■ **Problem details**
Copy out word for word everything in the data below, from the line containing "collection date: 1899-09-09" down through the last line of the data, both included.

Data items
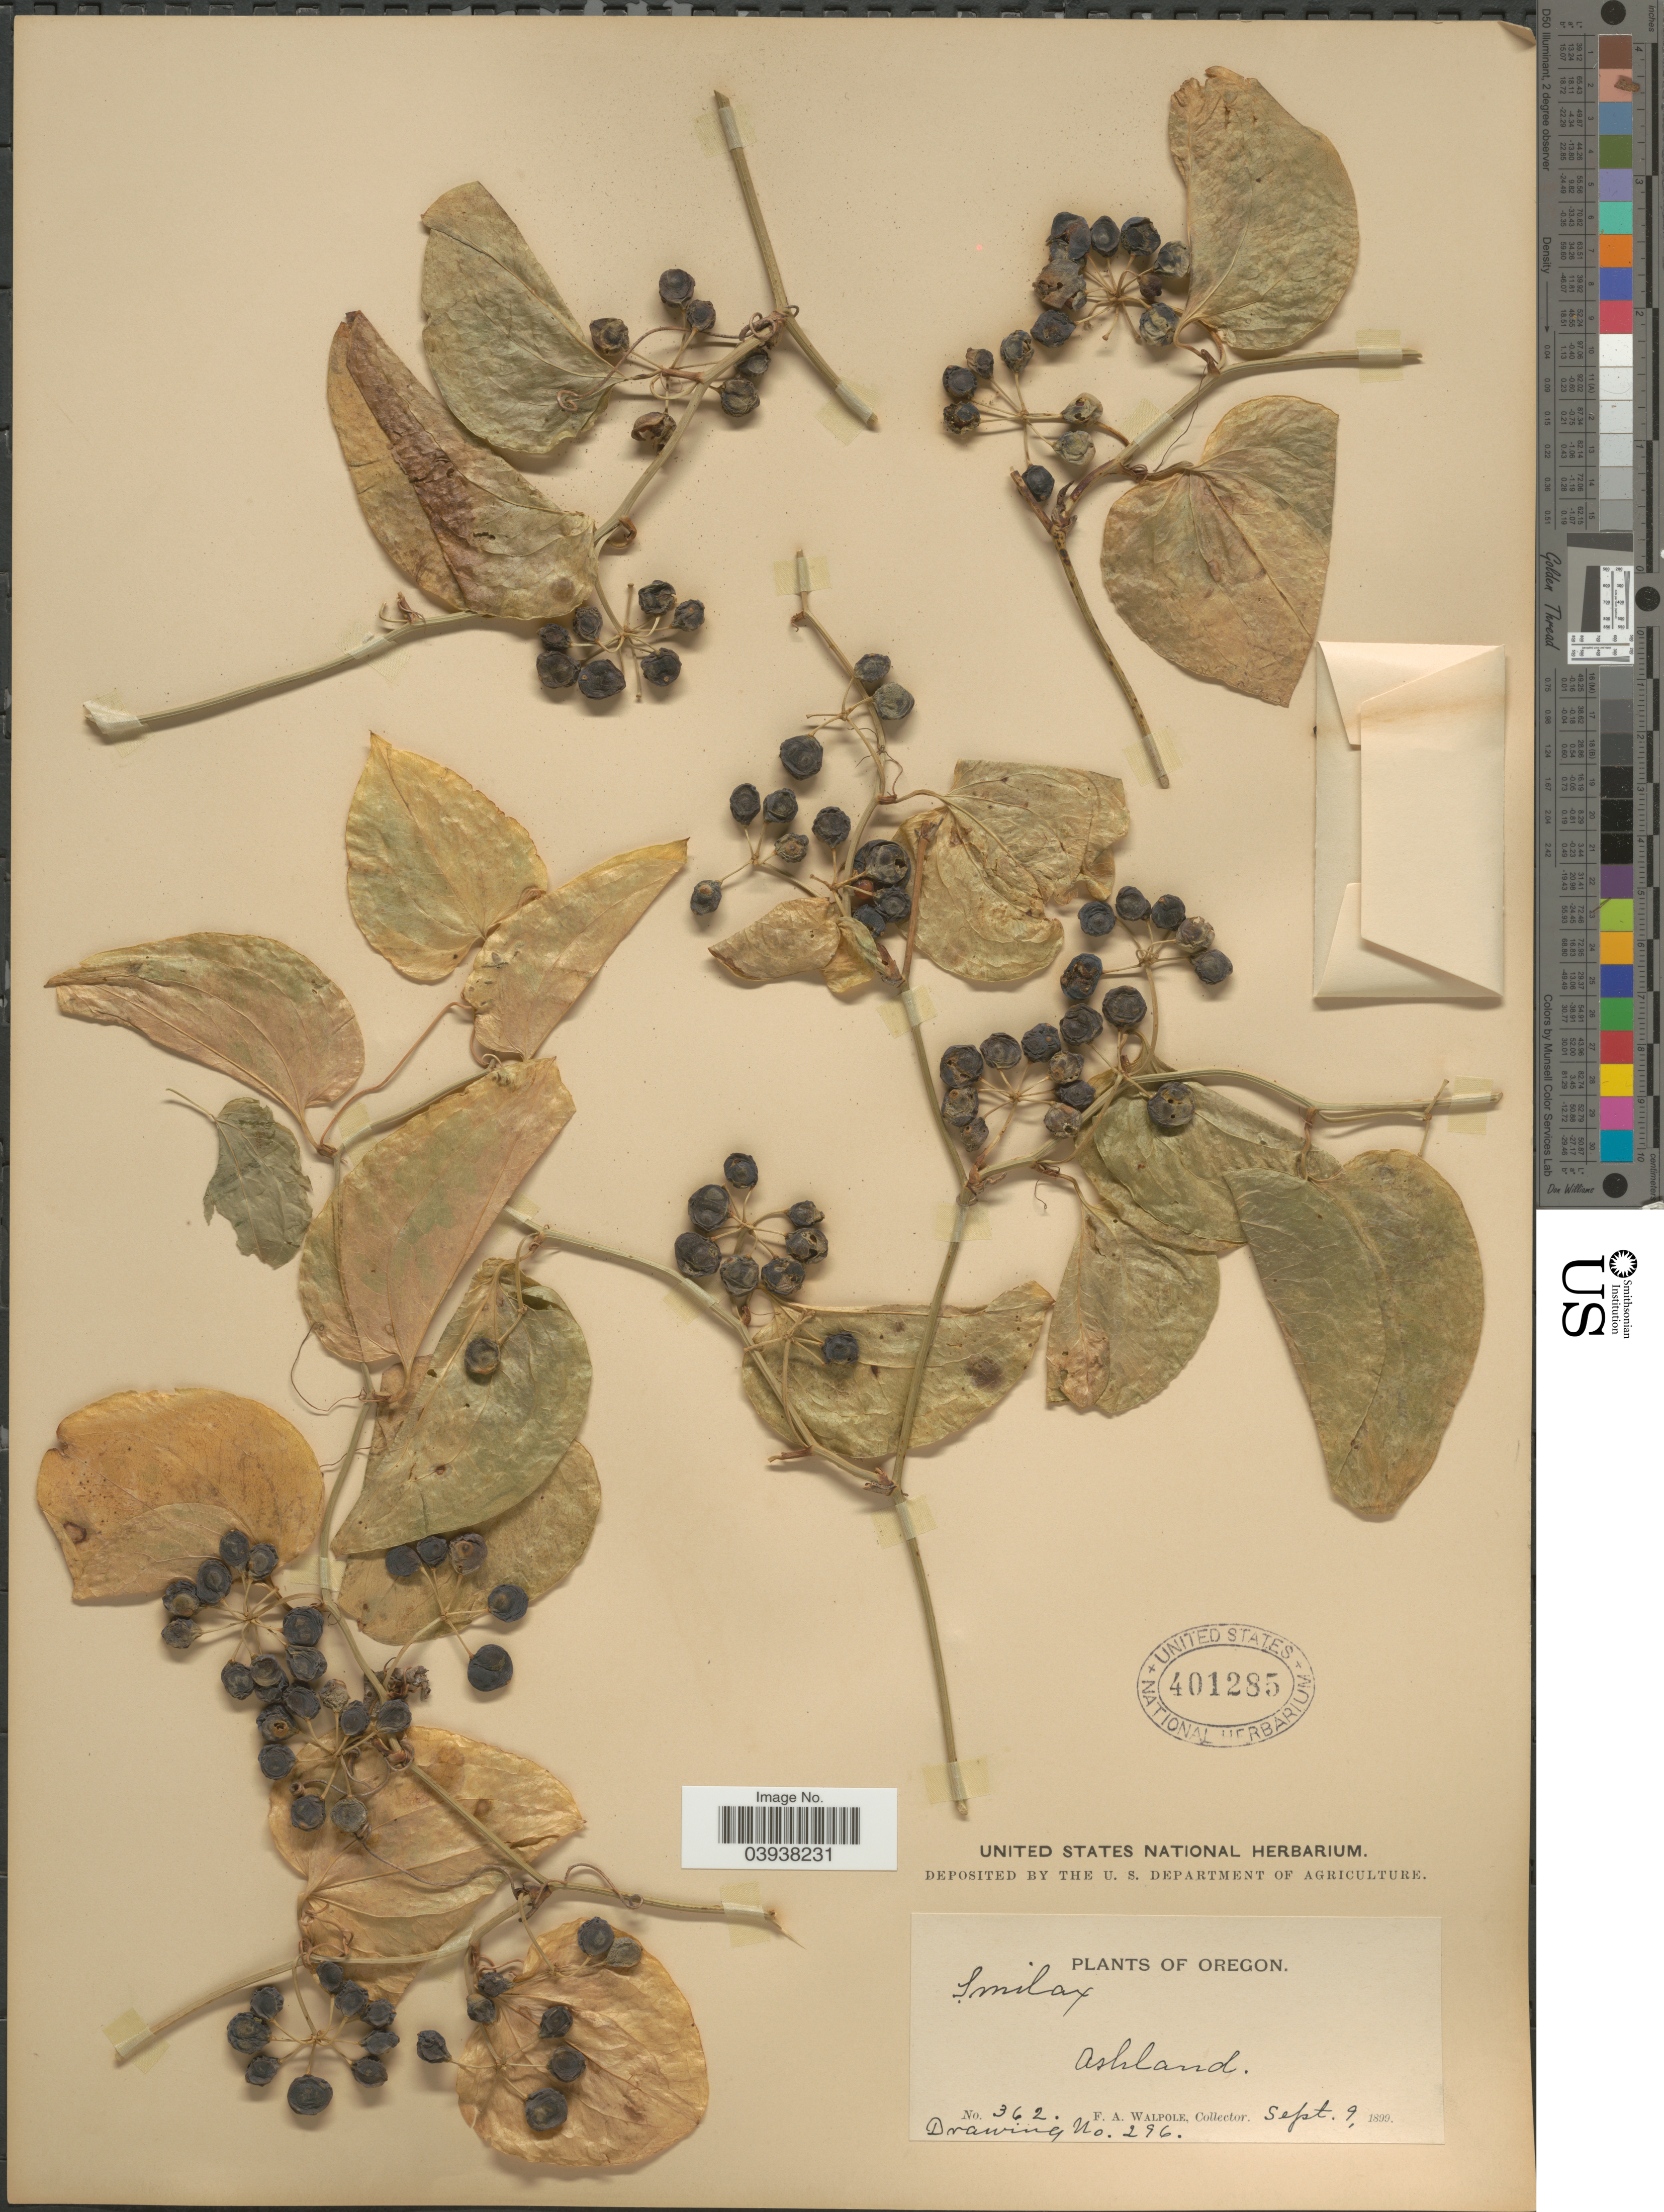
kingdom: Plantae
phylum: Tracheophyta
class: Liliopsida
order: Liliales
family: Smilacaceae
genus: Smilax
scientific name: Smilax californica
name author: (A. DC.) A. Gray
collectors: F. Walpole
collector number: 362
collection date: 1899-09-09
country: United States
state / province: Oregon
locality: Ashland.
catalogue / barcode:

■ **Output for this task**
collection date: 1899-09-09
country: United States
state / province: Oregon
locality: Ashland.
catalogue / barcode:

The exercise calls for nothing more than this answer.